|Project by koraile||posted 11-07-2013 07:06 PM||1997 views||6 times favorited||9 comments|
This type of spoons was used in some Districts in the highlands of norway, from id say the oldest types are abouth 1000 years old and mutch simpler in make than this one, they where sometimes made from Wood and the oldest types was often made from horn.
This particular spoon i havent designed myself, but used a model that the great great great grandfather on the nabor farm carved a couple of houndred years ago, i can remember the exact year, but i think it was in the middle of the 1700 Century.
The tradition With theese spoon was that it was usualy one of the older men in the vincinity, letys say within a couple of miles that made them, and then rented them out for weddings. a normal sett was usualy a dusin. And then you could rent several setts according to the number of guests.
This one i made from a slow growing silver Birch to get the right hardness for the carving and the coal roses. (i have no other name for this type of pattern: my grandfathers father told me they said ” to Draw roses from coal” in the old days)
Im simply using a wery Sharp chisel or rather a scalpel looking iron thats wery thin and Sharp. I make a 1-1,5 mm deep inchision, straight Down 90 degrees to make the patterns, its nervebreaking, because its the last thing you do in the prosses, and a error will show almost no mather what you do. So a steady hand, no saturday morning job.:)

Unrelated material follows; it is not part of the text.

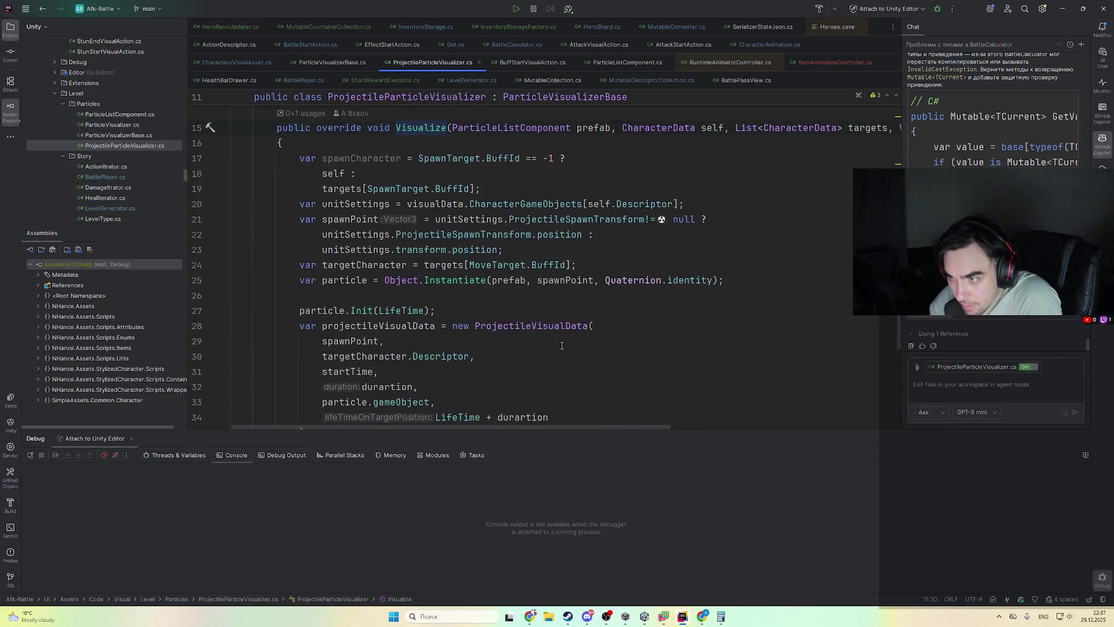
pyautogui.scroll(-2, 494, 355)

Afther i have finished all the lines in the pattern, i use either a coal stick(witch i find best) or grind some coal from the oven as they used traditionaly, and rubb it hard into the pattern, all the lines need to be filled. It will ofc come some all over the spoon, so its a bit tricy, try to get as little outside the pattern as possible. when done you have to sand it away, then get all the dust off without blowing the coal out of the pattern. At this point they would traditionaly add sheeps fat ower the pattern. I have used it but preffer either a thick oil that wont make the coal float all over, or what i find best, bees wax.
With wax i use thin plates from a pharmacy, either heat it and add it With brush or melt it on With a hairdryer, be carefull,, if it boils, the coal will boubble up and get outside the pattern. do a finish sanding With a high grade sanding paper or just polish it. patterns like that are easy to break so pieces fall out.